** Opening TEXT SEGMENT block **
Smart cities are built on data
- By Stephanie Kanowitz
- Mar 24, 2021
The key to urban planning and smart city development is data, experts say. That sounds easy enough considering the amount of data available today, but challenges persist.
For one, cities don’t have a great track record with data management.
“Cities operate a lot of things still on paper,” said Justin Dennis, CTO and co-founder of Urban SDK, a software-as-a-service company. “There’s a massive transformation” that needs to happen, he said, starting with the ability to share data.
Traditionally, each city agency managed its data independently, and what’s important -- or not -- changed along with administrations, resulting in silos across agencies and duplicative efforts.
“You have the Department of Transportation that’s responsible for operating and maintaining roads, you have metropolitan planning organizations that are responsible for planning new roads, you have city and county traffic engineers that are also responsible for it, you have transit agencies that are responsible for getting people around and using the facilities, you have law enforcement that’s responsible for securing it -- and all of those organizations act independently,” Dennis said. “While they still share the same roads, they don’t share the same data.”
Properly managing data requires solid data governance, added Greg Chiasson, a principal at PwC U.S.’ capital projects and infrastructure team, and Michelle Holland, a director in PwC Canada’s consulting and deals team. Their March 2020 article, “The seven critical layers underpinning smart city success,” spotlights the importance of data.
“Governments are understanding that the value of data is much more important,” Holland said. “It’s not just saying, ‘OK, I have a ton of data,’ but making sure that the data is not only useful but it’s correct -- the way that you’re collecting it or storing it.”
** Closing TEXT SEGMENT block **
** Opening DATA UNDER STUDY block **
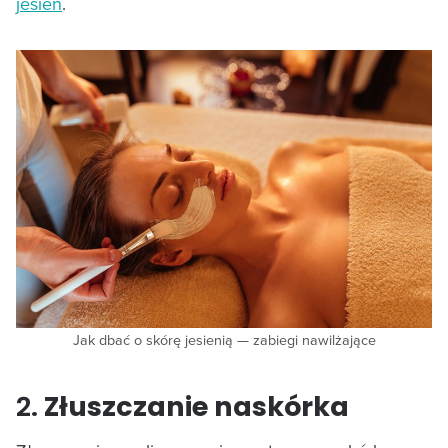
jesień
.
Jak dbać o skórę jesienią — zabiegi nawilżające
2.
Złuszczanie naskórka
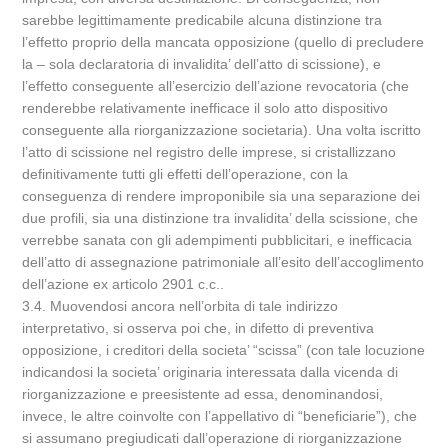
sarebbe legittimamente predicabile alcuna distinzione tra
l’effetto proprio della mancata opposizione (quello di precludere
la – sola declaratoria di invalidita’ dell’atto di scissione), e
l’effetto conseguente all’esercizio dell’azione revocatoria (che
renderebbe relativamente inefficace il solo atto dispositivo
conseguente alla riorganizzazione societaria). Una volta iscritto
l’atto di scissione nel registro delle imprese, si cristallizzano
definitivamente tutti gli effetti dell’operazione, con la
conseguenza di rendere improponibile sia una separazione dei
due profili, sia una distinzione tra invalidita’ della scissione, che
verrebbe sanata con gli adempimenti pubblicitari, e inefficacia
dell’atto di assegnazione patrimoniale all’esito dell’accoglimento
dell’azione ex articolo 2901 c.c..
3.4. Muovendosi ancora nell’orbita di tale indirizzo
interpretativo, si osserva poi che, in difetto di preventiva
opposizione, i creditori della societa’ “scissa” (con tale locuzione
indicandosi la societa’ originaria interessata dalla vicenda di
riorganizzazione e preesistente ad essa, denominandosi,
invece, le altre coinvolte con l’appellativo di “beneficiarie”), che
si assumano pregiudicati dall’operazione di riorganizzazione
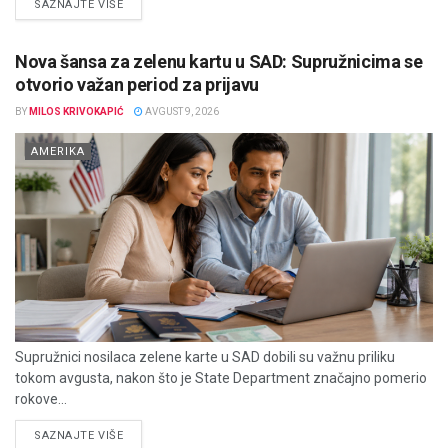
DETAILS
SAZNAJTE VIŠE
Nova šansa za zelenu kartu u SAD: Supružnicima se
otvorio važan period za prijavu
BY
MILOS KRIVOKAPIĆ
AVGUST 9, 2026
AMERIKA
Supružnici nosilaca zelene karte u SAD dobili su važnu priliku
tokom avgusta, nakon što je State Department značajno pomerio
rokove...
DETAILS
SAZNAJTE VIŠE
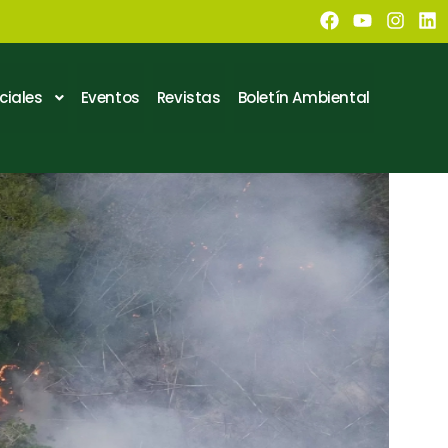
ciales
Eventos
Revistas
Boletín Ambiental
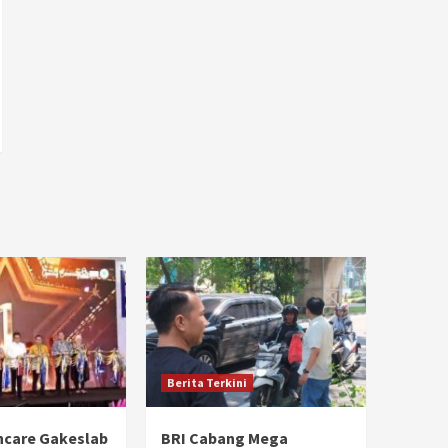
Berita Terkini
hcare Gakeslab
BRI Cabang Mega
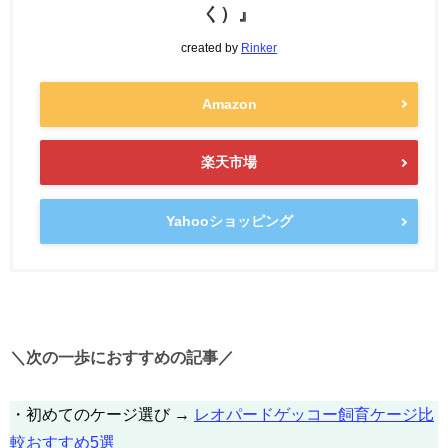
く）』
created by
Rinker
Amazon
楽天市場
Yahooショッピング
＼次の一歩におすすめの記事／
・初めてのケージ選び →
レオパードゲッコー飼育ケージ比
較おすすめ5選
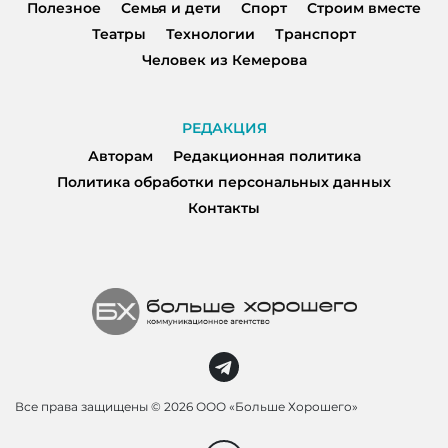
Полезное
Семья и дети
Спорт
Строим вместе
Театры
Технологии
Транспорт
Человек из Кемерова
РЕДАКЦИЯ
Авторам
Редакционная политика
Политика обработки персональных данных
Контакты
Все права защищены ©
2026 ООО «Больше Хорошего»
** Closing DATA UNDER STUDY block **
** Opening DATA UNDER STUDY block **
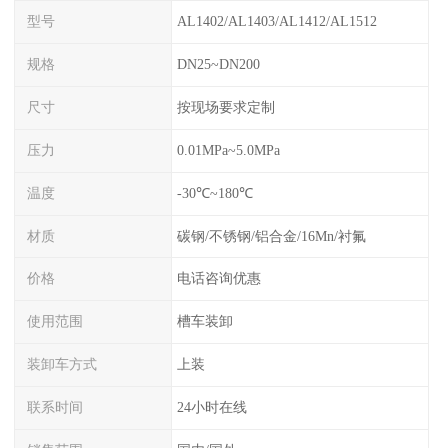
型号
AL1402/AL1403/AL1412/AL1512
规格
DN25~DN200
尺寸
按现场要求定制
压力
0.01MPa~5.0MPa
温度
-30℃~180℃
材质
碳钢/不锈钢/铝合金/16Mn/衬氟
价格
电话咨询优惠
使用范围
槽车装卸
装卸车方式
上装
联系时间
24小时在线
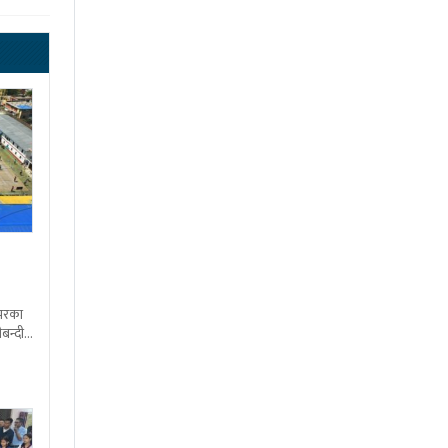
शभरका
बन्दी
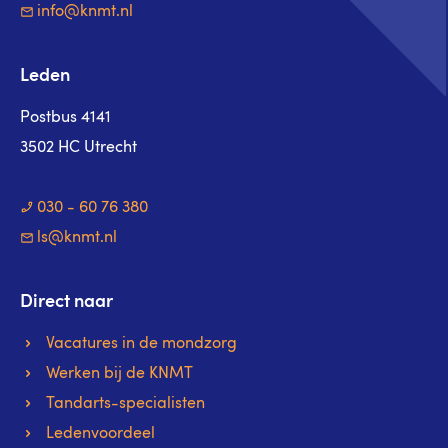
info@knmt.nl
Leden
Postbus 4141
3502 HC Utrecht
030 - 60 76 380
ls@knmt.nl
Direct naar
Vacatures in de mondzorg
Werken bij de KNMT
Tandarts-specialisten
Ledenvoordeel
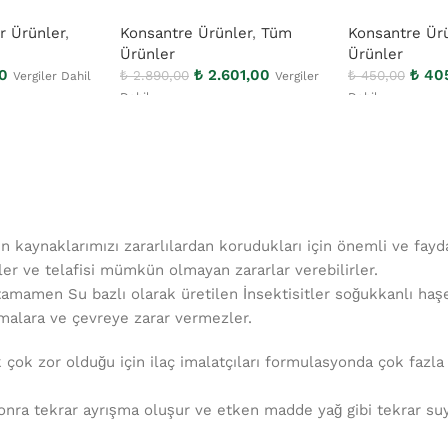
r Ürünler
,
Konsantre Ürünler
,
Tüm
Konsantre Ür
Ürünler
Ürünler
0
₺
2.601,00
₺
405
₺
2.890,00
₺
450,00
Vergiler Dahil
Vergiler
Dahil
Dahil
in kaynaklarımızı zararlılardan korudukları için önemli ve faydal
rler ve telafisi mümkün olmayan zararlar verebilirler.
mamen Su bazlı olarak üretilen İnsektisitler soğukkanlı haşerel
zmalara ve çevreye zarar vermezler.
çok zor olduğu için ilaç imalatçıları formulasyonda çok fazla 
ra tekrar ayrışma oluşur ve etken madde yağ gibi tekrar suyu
** Closing DATA UNDER STUDY block **
**WORK INSTRUCTIONS**. In the smart cities article above, list every organization Dennis names as acting independently despite sharing the same roads, along with the responsibility he assigns to each.

**SOLUTION TO THE EXERCISE**.
- Department of Transportation: operating and maintaining roads
- Metropolitan planning organizations: planning new roads
- City and county traffic engineers: also responsible for the roads
- Transit agencies: getting people around and using the facilities
- Law enforcement: securing the roads